Closing words on Facebook (in handy audio form)

Marketplace's Heidi Moore sums things up nicely. There's no transcript but it's worth taking a few minutes to listen to the story.

If I weren't on a business and technology kick

I'd probably be blogging about this fascinating example of modern journalism's ability to be both obsessively self-absorbed and incapable of self-examination.

(I'd also be saying mean things about MM, arguably my least favorite journalist, period.)

Friday, May 18, 2012

The continuing war on science part 46

We're back on the census beat thanks to another piece of news from Menzie Chinn:

From the National Association for Business Economics (NABE):
[t]he U.S. House of Representatives was considering an appropriations bill for Commerce, Justice, Science, and Related Agencies (H.R. 5326) that would drastically reduce funding for the Census Bureau and make participation in the American Community Survey voluntary.
... Regrettably, the legislation ultimately passed the House along party lines and was much more damaging than originally proposed. In its current form, H.R. 5326 will "devastate" the nation's economic statistics.
Specifically, the legislation will:
  • Terminate the American Community Survey;
  • Cancel the 2012 Economic Census; and
  • Halt development of cost-saving measures for the decennial census.

Chinn points out that this would be devastating for researchers such as himself. It would also be a hell of a blow to business analytics people like me who use this data on a daily basis all to save a trivial sliver of the federal budget.


Yet another view on plagiarism

Quoted on Cheap Talk:
Oh, dear me, how unspeakably funny and owlishly idiotic and grotesque was that “plagiarism” farce! As if there was much of anything in any human utterance, oral or written, except plagiarism! The kernel, the soul—let us go further and say the substance, the bulk, the actual and valuable material of all human utterances—is plagiarism.
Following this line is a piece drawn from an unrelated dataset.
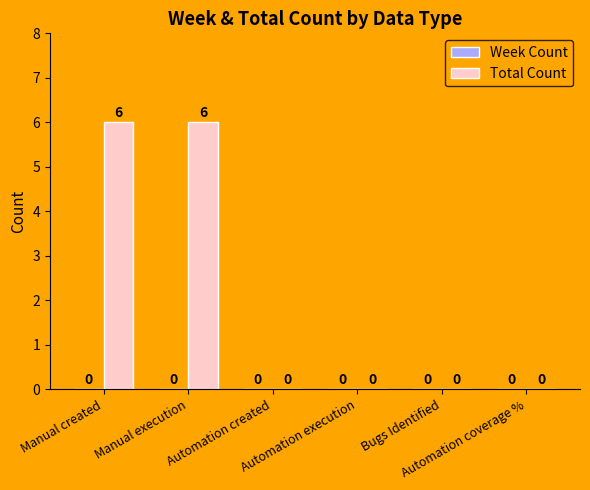

What is the greatest value displayed?

6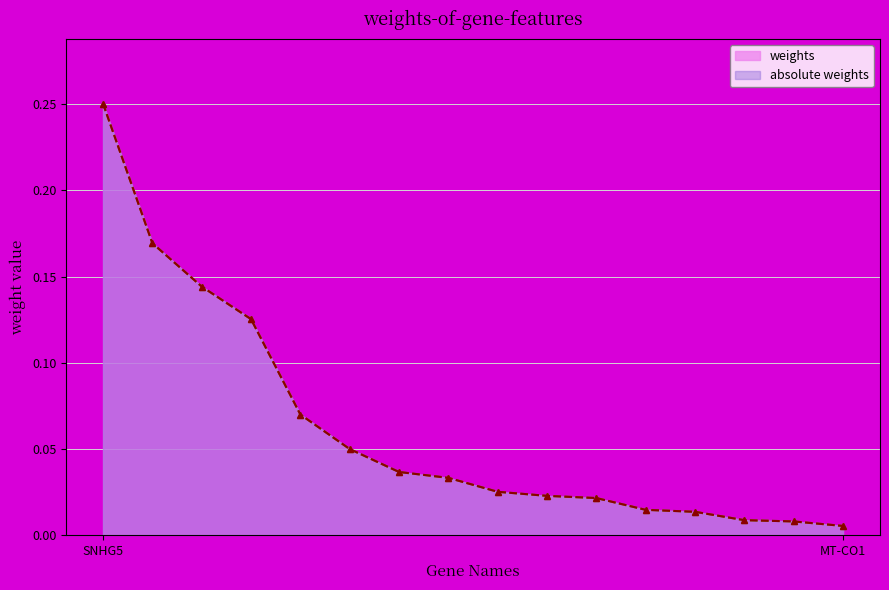

Reading right to left, what are all the values shown in this chart?

weights: MT-CO1=0.0	RPL13P12=0.0	RPSAP58=0.0	FBXL15=0.0	DVL1=0.0	NME3=0.0	RP11-290D2.6=0.0	RPS21=0.0	RASSF7=0.0	CCDC85B=0.0	RPL18AP3=0.1	MZT2B=0.1	C12orf57=0.1	RN7SL2=0.1	RPL13AP5=0.2	SNHG5=0.3
absolute weights: MT-CO1=0.0	RPL13P12=0.0	RPSAP58=0.0	FBXL15=0.0	DVL1=0.0	NME3=0.0	RP11-290D2.6=0.0	RPS21=0.0	RASSF7=0.0	CCDC85B=0.0	RPL18AP3=0.1	MZT2B=0.1	C12orf57=0.1	RN7SL2=0.1	RPL13AP5=0.2	SNHG5=0.3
For substantially all ideas are second-hand, consciously and unconsciously drawn from a million outside sources, and daily use by the garnerer with a pride and satisfaction born of the superstition that he originated them; whereas there is not a rag of originality about them anywhere except the little discoloration they get from his mental and moral calibre and his temperament, and which is revealed in characteristics of phrasing.
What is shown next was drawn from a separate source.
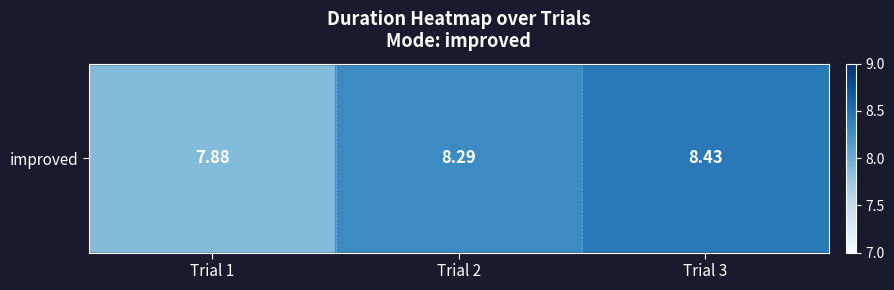

How many values are between 7 and 8?

1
Though I'm not sure how far I'd trust this guy; I'm pretty sure he's using a fake name.

How about a virtual social network?

This is a thought experiment, not a business plan, so don't expect too much here, but how hard would it be to set up something that worked along these lines?:

It would allow users to set up circles of contacts and permit different levels of access determined by user-assigned rank ("casual" contacts could see some pages while "close" contacts could see more), degrees of separation and visitor attributes ("let all visitors who list Justified on their favorites see this page);

The pages could be of any format and would be hosted by whoever the user chose as long as it used standard access protocols and had a few standard features like a favorites section; Adding friends and updating settings would be done through a central site;

If run on a for-profit basis, revenue could come in through the central site with advertising and surveys (both targeted on user information), mining user data and selling apps for mobile access.
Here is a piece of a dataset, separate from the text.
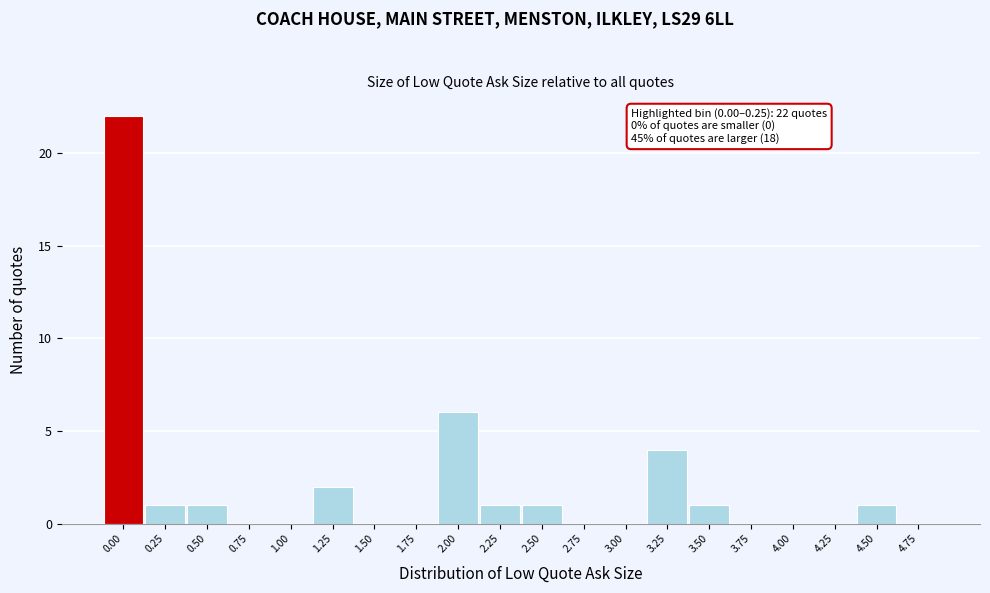

Reading left to right, list all the values displayed in this chart.

0.00=22	0.25=1	0.50=1	0.75=0	1.00=0	1.25=2	1.50=0	1.75=0	2.00=6	2.25=1	2.50=1	2.75=0	3.00=0	3.25=4	3.50=1	3.75=0	4.00=0	4.25=0	4.50=1	4.75=0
I'm not saying this is a good idea for a business (you'll notice I put it here and not on Kickstarter) but it certainly seems to fall in the realm of the possible and virtual social networks did start popping up they could conceivably eat away at the potential user base for Facebook. You can (and probably should) object at this point that this is a somewhat farfetched scenario. You'd be right. You could also point out that Facebook is a good company with a sound business plan, loads of technical talent and a huge first mover advantage.

If we were talking about Facebook's chances of having a nice, profitable run those points would end this conversation, but the buyers in tomorrow's IPO are betting that the company will have a flawless, even unprecedented run. Under those circumstances, it's worthwhile to take a moment to think about the possibilities.